Dataset records:
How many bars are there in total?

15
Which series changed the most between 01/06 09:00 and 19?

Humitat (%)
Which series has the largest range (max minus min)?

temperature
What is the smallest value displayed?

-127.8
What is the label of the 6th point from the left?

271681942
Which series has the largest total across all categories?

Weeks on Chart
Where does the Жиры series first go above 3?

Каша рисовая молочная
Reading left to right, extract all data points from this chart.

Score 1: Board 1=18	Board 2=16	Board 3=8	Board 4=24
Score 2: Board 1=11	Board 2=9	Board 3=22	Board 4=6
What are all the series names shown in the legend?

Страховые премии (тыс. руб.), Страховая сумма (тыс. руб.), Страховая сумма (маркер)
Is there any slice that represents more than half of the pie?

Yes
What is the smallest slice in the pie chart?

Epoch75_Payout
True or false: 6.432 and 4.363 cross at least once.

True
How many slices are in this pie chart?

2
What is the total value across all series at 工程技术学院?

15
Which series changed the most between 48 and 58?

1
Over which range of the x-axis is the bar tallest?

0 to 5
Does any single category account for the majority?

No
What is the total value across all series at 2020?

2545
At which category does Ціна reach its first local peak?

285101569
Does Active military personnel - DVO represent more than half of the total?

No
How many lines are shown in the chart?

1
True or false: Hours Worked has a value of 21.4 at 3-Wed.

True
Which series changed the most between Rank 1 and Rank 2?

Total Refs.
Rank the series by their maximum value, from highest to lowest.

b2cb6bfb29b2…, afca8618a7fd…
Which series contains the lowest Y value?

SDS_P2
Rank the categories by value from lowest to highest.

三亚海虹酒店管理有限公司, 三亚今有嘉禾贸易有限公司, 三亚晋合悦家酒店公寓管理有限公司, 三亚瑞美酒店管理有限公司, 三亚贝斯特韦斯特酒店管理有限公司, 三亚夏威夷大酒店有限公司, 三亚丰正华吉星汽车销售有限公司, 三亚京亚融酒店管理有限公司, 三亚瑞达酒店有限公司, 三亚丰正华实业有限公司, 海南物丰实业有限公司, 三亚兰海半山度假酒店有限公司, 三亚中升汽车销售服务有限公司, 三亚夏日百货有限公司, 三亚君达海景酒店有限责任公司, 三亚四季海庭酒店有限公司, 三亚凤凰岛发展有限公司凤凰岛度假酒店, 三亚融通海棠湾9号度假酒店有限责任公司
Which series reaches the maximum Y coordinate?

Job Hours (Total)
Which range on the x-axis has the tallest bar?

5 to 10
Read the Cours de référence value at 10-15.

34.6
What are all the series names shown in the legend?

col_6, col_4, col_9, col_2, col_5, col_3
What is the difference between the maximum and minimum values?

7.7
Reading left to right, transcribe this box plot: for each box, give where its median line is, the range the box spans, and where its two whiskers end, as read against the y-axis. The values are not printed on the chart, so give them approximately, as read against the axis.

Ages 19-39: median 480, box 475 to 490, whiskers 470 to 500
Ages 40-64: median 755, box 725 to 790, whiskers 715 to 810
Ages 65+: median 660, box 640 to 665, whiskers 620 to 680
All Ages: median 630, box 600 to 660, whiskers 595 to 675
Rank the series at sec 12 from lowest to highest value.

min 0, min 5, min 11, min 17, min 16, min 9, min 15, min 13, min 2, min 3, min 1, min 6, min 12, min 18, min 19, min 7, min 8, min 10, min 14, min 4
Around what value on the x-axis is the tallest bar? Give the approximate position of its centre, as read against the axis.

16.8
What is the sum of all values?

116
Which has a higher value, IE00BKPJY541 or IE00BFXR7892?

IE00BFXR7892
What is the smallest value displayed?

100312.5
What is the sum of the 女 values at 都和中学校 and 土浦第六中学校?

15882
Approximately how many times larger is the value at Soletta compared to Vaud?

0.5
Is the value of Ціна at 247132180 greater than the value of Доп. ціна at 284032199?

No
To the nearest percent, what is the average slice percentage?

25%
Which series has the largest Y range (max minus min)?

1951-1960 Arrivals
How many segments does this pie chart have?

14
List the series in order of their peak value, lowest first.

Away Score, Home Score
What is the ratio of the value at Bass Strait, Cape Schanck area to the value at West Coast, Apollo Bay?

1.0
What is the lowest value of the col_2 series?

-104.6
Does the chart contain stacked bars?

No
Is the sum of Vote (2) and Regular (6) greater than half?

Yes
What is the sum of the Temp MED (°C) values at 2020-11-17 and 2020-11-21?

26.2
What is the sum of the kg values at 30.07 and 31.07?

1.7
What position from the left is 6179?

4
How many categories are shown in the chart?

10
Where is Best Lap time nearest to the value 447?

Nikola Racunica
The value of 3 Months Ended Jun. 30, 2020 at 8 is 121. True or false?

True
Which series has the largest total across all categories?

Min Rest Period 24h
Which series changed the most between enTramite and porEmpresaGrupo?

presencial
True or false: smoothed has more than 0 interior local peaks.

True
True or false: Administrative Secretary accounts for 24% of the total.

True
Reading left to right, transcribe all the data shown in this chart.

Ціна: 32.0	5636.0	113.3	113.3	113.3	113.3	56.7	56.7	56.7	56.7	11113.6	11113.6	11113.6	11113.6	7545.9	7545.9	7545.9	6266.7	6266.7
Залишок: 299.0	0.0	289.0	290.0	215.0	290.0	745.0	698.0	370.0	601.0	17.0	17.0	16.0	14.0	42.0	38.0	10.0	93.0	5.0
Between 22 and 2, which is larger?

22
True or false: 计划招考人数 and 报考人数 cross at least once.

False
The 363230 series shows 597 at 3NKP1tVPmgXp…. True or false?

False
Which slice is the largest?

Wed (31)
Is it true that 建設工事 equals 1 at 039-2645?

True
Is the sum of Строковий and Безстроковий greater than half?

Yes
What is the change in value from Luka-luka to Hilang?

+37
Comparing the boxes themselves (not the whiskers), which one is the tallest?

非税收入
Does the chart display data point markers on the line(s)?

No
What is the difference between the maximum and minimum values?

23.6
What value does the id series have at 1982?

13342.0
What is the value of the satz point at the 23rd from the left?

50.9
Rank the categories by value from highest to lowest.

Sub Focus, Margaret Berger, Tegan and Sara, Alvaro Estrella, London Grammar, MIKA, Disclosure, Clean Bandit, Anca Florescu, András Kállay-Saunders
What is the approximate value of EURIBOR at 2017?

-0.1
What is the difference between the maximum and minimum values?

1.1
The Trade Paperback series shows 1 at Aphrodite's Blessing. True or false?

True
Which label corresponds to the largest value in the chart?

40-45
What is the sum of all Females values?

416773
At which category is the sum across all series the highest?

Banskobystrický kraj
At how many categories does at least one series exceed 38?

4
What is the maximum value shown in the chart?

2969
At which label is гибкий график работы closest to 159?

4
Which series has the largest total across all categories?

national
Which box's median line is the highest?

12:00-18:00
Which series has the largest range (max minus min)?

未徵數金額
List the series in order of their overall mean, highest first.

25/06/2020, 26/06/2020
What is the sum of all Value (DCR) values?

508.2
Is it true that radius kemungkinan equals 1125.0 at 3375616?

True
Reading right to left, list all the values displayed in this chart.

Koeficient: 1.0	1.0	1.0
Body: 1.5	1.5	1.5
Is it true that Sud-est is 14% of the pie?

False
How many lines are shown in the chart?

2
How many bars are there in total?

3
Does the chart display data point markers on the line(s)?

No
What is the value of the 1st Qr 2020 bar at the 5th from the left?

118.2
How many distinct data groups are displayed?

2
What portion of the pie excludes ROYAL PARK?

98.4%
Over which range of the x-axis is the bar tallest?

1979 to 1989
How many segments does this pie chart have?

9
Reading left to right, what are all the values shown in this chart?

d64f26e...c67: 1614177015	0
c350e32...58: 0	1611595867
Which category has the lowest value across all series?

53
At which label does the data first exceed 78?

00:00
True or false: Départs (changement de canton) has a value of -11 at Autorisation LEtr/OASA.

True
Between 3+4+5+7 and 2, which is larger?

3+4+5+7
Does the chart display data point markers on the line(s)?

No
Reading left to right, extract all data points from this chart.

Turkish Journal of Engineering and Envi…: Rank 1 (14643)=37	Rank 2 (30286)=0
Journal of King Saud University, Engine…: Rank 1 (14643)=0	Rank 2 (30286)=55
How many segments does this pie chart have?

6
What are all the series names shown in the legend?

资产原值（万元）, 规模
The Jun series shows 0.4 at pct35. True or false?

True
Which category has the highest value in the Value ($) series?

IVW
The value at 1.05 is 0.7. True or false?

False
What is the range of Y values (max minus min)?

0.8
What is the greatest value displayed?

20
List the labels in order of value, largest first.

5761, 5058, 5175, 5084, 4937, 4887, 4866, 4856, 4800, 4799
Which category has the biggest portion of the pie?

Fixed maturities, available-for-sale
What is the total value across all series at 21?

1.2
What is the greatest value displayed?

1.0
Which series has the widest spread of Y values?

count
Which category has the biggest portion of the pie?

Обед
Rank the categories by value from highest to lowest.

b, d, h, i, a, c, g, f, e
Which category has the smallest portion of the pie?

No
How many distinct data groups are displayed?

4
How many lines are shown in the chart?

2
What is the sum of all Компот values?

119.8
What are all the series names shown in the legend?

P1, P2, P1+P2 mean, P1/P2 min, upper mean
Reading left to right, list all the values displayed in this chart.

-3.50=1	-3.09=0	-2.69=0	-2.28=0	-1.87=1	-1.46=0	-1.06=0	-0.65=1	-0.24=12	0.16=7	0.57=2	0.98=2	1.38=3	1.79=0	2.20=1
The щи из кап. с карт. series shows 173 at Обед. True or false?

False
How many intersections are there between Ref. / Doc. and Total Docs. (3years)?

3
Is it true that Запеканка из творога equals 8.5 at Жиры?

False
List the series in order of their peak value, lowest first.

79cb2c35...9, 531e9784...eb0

Work instruction:
Reproduce the records verbatim, starting at the line that contains "三亚四季海庭酒店有限公司, 三亚凤凰岛发展有限公司凤凰岛度假酒店, 三亚融通海棠湾9号度假酒店有限责任公司" and ending at the line that contains "What is the lowest value of the col_2 series?", with both of those lines included.

Written reply:
三亚海虹酒店管理有限公司, 三亚今有嘉禾贸易有限公司, 三亚晋合悦家酒店公寓管理有限公司, 三亚瑞美酒店管理有限公司, 三亚贝斯特韦斯特酒店管理有限公司, 三亚夏威夷大酒店有限公司, 三亚丰正华吉星汽车销售有限公司, 三亚京亚融酒店管理有限公司, 三亚瑞达酒店有限公司, 三亚丰正华实业有限公司, 海南物丰实业有限公司, 三亚兰海半山度假酒店有限公司, 三亚中升汽车销售服务有限公司, 三亚夏日百货有限公司, 三亚君达海景酒店有限责任公司, 三亚四季海庭酒店有限公司, 三亚凤凰岛发展有限公司凤凰岛度假酒店, 三亚融通海棠湾9号度假酒店有限责任公司
Which series reaches the maximum Y coordinate?

Job Hours (Total)
Which range on the x-axis has the tallest bar?

5 to 10
Read the Cours de référence value at 10-15.

34.6
What are all the series names shown in the legend?

col_6, col_4, col_9, col_2, col_5, col_3
What is the difference between the maximum and minimum values?

7.7
Reading left to right, transcribe this box plot: for each box, give where its median line is, the range the box spans, and where its two whiskers end, as read against the y-axis. The values are not printed on the chart, so give them approximately, as read against the axis.

Ages 19-39: median 480, box 475 to 490, whiskers 470 to 500
Ages 40-64: median 755, box 725 to 790, whiskers 715 to 810
Ages 65+: median 660, box 640 to 665, whiskers 620 to 680
All Ages: median 630, box 600 to 660, whiskers 595 to 675
Rank the series at sec 12 from lowest to highest value.

min 0, min 5, min 11, min 17, min 16, min 9, min 15, min 13, min 2, min 3, min 1, min 6, min 12, min 18, min 19, min 7, min 8, min 10, min 14, min 4
Around what value on the x-axis is the tallest bar? Give the approximate position of its centre, as read against the axis.

16.8
What is the sum of all values?

116
Which has a higher value, IE00BKPJY541 or IE00BFXR7892?

IE00BFXR7892
What is the smallest value displayed?

100312.5
What is the sum of the 女 values at 都和中学校 and 土浦第六中学校?

15882
Approximately how many times larger is the value at Soletta compared to Vaud?

0.5
Is the value of Ціна at 247132180 greater than the value of Доп. ціна at 284032199?

No
To the nearest percent, what is the average slice percentage?

25%
Which series has the largest Y range (max minus min)?

1951-1960 Arrivals
How many segments does this pie chart have?

14
List the series in order of their peak value, lowest first.

Away Score, Home Score
What is the ratio of the value at Bass Strait, Cape Schanck area to the value at West Coast, Apollo Bay?

1.0
What is the lowest value of the col_2 series?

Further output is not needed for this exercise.